358 This can be provided either in an additional frame location or in a special
359 register.
360
361 Tuples, Frames and Allocation
362 -----------------------------
363
364 Using the approach where arguments are treated like attributes in some kind of
365 structure, we could choose to allocate frames in places other than a stack.
366 This would produce something somewhat similar to a plain tuple object.
367
368 Exception Handling
369 ==================
370
371 Active Exceptions
372 -----------------
373
374 When an exception is raised, an exception instance is defined as the active
375 exception. This active exception remains in force until either a new exception
376 is raised in any handling of the exception, or upon exit of a handler where
377 the active exception has been caught (thus resetting the active exception).
378
379 The following operations can be employed to achieve this:
380
381 StoreException records the current value reference using the exception
382 register.
383
384 LoadException obtains the current exception and puts it in the value register.
385
386 CheckException checks the current exception against a class referenced by the
387 current value.
388
389 ClearException resets the exception register.
390
391 Handlers
392 --------
393
394 An exception handler stack is defined such that when a try...except or
395 try...finally block is entered, a new handler is defined.
396
397 When an exception is raised, the program jumps to the most recently defined
398 handler.
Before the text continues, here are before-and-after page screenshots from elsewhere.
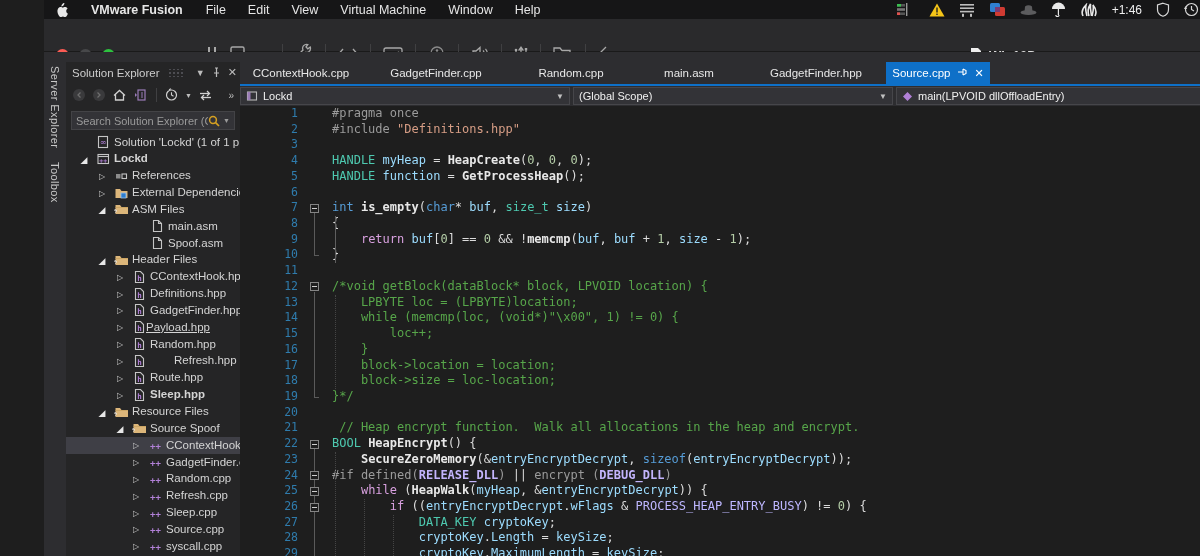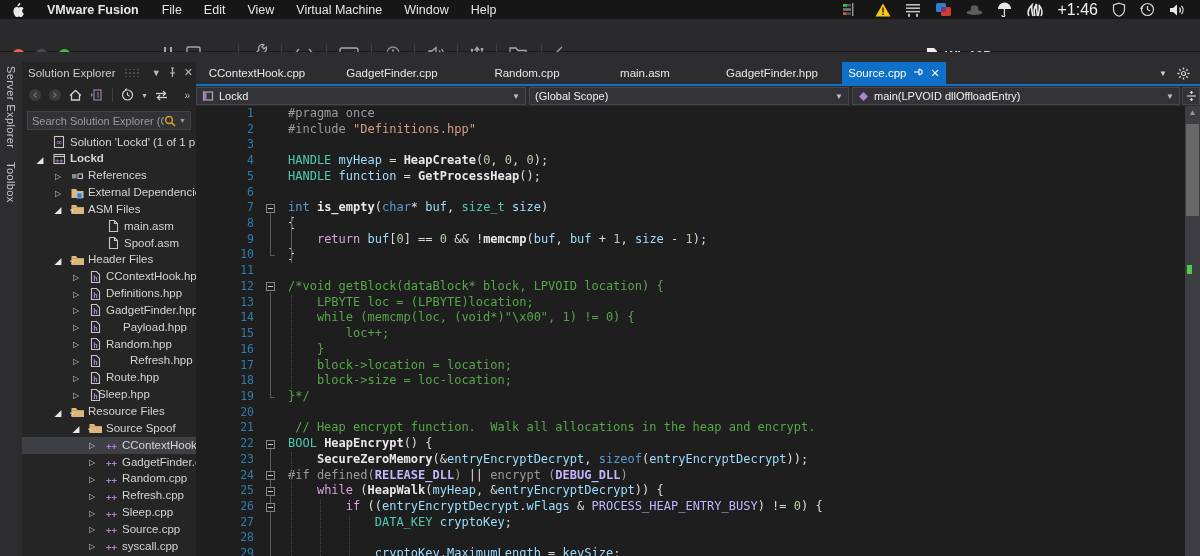--- a/index.html
+++ b/index.html
@@ -1,28 +1,28 @@
 <!DOCTYPE html>
 <html><head>
 <meta charset="utf-8">
 <style>
   * { margin:0; padding:0; box-sizing:border-box; }
   html,body { width:1200px; height:556px; overflow:hidden; background:#1e1e1e;
               font-family:"Liberation Sans", sans-serif; }
-  #stage { position:relative; width:992px; height:556px; }
+  #stage { position:relative; width:992px; height:556px;margin-left:44px; }
 
   
   #menubar { position:absolute; left:0; top:0; width:1200px; height:19px;
              background:#161617; display:flex; align-items:center; color:#e6e6e6;
              font-size:12.5px; }
   #menubar .menu { padding:0 11px; height:19px; display:flex; align-items:center; }
   #menubar .appname { font-weight:bold; padding:0 12px; }
   #mb-right { margin-left:auto; display:flex; align-items:center; gap:14px; padding-right:14px; }
   #mb-right svg { display:block; }
-  #mb-time { font-size:16px; color:#efefef; }
+  #mb-time { font-size:12px; color:#efefef; }
 
   
   #vmbar { position:absolute; left:0; top:19px; width:1200px; height:33px;
            background:#2a2a2c; border-bottom:1px solid #1a1a1a; }
   .tl { position:absolute; top:30px; width:13px; height:13px; border-radius:50%; }
   #vm-icons { position:absolute; left:160px; top:24px; display:flex; align-items:center; gap:9px; }
   .vsep { width:1px; height:18px; background:#404042; margin:0 2px; }
   #vm-title { position:absolute; left:925px; top:28px; display:flex; align-items:center; gap:6px;
               color:#dddddd; font-size:13px; font-weight:bold; }
 
@@ -434,21 +434,21 @@
           <span class="tlabel" style="left: 84px;">GadgetFinder.hpp</span>
         </div>
         <div class="trow">
           <span class="tarrow" style="left: 48px;">▷</span>
           <span class="ticon" style="left: 66px;">
             <svg width="15" height="14" viewBox="0 0 15 14">
               <path d="M3.5 1.5h5l3 3v8h-8z" fill="#252526" stroke="#c5c5c5" stroke-width="1.1"></path>
               <text x="7.5" y="11" font-size="7.5" font-weight="bold" fill="#b180d7" text-anchor="middle" font-family="DejaVu Sans Mono">h</text>
             </svg>
           </span>
-          <span class="tlabel" style="left: 101px;">Payload.hpp</span>
+          <span class="tlabel" style="left: 80px; text-decoration: underline;">Payload.hpp</span>
         </div>
         <div class="trow">
           <span class="tarrow" style="left: 48px;">▷</span>
           <span class="ticon" style="left: 66px;">
             <svg width="15" height="14" viewBox="0 0 15 14">
               <path d="M3.5 1.5h5l3 3v8h-8z" fill="#252526" stroke="#c5c5c5" stroke-width="1.1"></path>
               <text x="7.5" y="11" font-size="7.5" font-weight="bold" fill="#b180d7" text-anchor="middle" font-family="DejaVu Sans Mono">h</text>
             </svg>
           </span>
           <span class="tlabel" style="left: 84px;">Random.hpp</span>
@@ -474,21 +474,21 @@
           <span class="tlabel" style="left: 84px;">Route.hpp</span>
         </div>
         <div class="trow">
           <span class="tarrow" style="left: 48px;">▷</span>
           <span class="ticon" style="left: 66px;">
             <svg width="15" height="14" viewBox="0 0 15 14">
               <path d="M3.5 1.5h5l3 3v8h-8z" fill="#252526" stroke="#c5c5c5" stroke-width="1.1"></path>
               <text x="7.5" y="11" font-size="7.5" font-weight="bold" fill="#b180d7" text-anchor="middle" font-family="DejaVu Sans Mono">h</text>
             </svg>
           </span>
-          <span class="tlabel" style="left: 76px;">Sleep.hpp</span>
+          <span class="tlabel" style="left: 84px; font-weight: bold;">Sleep.hpp</span>
         </div>
         <div class="trow">
           <span class="tarrow" style="left: 30px; font-size: 9px; color: rgb(232, 232, 232);">◢</span>
           <span class="ticon" style="left: 48px;">
             <svg width="15" height="14" viewBox="0 0 15 14">
               <path d="M1.5 3h4.5l1.5 2h6.5v7H1.5z" fill="#dcb67a"></path>
               <path d="M1.5 5.5h12.5" stroke="#c8a25e" stroke-width=".8"></path>
               <path d="M10 1.5h4M12.5 0.2 14.8 2.5 12.5 4.6" stroke="#e8e8e8" stroke-width="1" fill="none" transform="translate(-9,7) scale(.8)"></path>
             </svg>
           </span>
@@ -661,21 +661,21 @@
       <div class="cl"><span class="ln">18</span><span class="code-text"><span class="tok-g">    block-&gt;size = loc-location;</span></span></div>
       <div class="cl"><span class="ln">19</span><span class="code-text"><span class="tok-g">}*/</span></span></div>
       <div class="cl"><span class="ln">20</span><span class="code-text"></span></div>
       <div class="cl"><span class="ln">21</span><span class="code-text"><span class="tok-g"> // Heap encrypt function.  Walk all allocations in the heap and encrypt.</span></span></div>
       <div class="cl"><span class="ln">22</span><span class="code-text"><span class="tok-t">BOOL</span><span class="tok-d"> </span><span class="tok-f">HeapEncrypt</span><span class="tok-d">() {</span></span></div>
       <div class="cl"><span class="ln">23</span><span class="code-text"><span class="tok-d">    </span><span class="tok-f">SecureZeroMemory</span><span class="tok-d">(&amp;</span><span class="tok-v">entryEncryptDecrypt</span><span class="tok-d">, </span><span class="tok-k">sizeof</span><span class="tok-d">(</span><span class="tok-v">entryEncryptDecrypt</span><span class="tok-d">));</span></span></div>
       <div class="cl"><span class="ln">24</span><span class="code-text"><span class="tok-p">#if defined(</span><span class="tok-b">RELEASE_DLL</span><span class="tok-p">) </span><span class="tok-d">|| </span><span class="tok-p">encrypt (</span><span class="tok-b">DEBUG_DLL</span><span class="tok-p">)</span></span></div>
       <div class="cl"><span class="ln">25</span><span class="code-text"><span class="tok-d">    </span><span class="tok-c">while</span><span class="tok-d"> (</span><span class="tok-f">HeapWalk</span><span class="tok-d">(</span><span class="tok-v">myHeap</span><span class="tok-d">, &amp;</span><span class="tok-v">entryEncryptDecrypt</span><span class="tok-d">)) {</span></span></div>
       <div class="cl"><span class="ln">26</span><span class="code-text"><span class="tok-d">        </span><span class="tok-c">if</span><span class="tok-d"> ((</span><span class="tok-v">entryEncryptDecrypt</span><span class="tok-d">.</span><span class="tok-v">wFlags</span><span class="tok-d"> &amp; </span><span class="tok-m">PROCESS_HEAP_ENTRY_BUSY</span><span class="tok-d">) != </span><span class="tok-n">0</span><span class="tok-d">) {</span></span></div>
       <div class="cl"><span class="ln">27</span><span class="code-text"><span class="tok-d">            </span><span class="tok-t">DATA_KEY</span><span class="tok-d"> </span><span class="tok-v">cryptoKey</span><span class="tok-d">;</span></span></div>
-      <div class="cl"><span class="ln">28</span></div>
+      <div class="cl"><span class="ln">28</span><span class="code-text"><span class="tok-d">            </span><span class="tok-v">cryptoKey</span><span class="tok-d">.</span><span class="tok-v">Length</span><span class="tok-d"> = </span><span class="tok-v">keySize</span><span class="tok-d">;</span></span></div>
       <div class="cl"><span class="ln">29</span><span class="code-text"><span class="tok-d">            </span><span class="tok-v">cryptoKey</span><span class="tok-d">.</span><span class="tok-v">MaximumLength</span><span class="tok-d"> = </span><span class="tok-v">keySize</span><span class="tok-d">;</span></span></div>
       <div class="foldline" style="top: 107.32px; height: 42.16px;"></div>
       <div class="foldtick" style="top: 149.48px;"></div>
       <div class="foldline" style="top: 185.92px; height: 105.04px;"></div>
       <div class="foldtick" style="top: 290.96px;"></div>
       <div class="foldline" style="top: 343.12px; height: 106.88px;"></div>
       <div class="foldbox" style="top: 97.82px;"></div>
       <div class="foldbox" style="top: 176.42px;"></div>
       <div class="foldbox" style="top: 333.62px;"></div>
       <div class="foldbox" style="top: 365.06px;"></div>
Inside the handler, the stack entry for the handler will be removed.
399
400 Depending on the nature of the handler and whether the exception is handled,
401 the program may jump to the next most recent handler, and so on.
402
403 If no handler is defined when an exception is raised or re-raised, the program
404 should terminate. This might be done by having a "handler #0" which explicitly
405 terminates the program.
406
407 The following operations can be employed to achieve this:
408
409 PushHandler(block) defines an active handler at the location indicated by the
410 given block.
411
412 PopHandler(n) removes the n topmost active handlers. A single handler is
413 typically removed when leaving a try block, but potentially more handlers are
414 removed when such a block is exited using a return statement.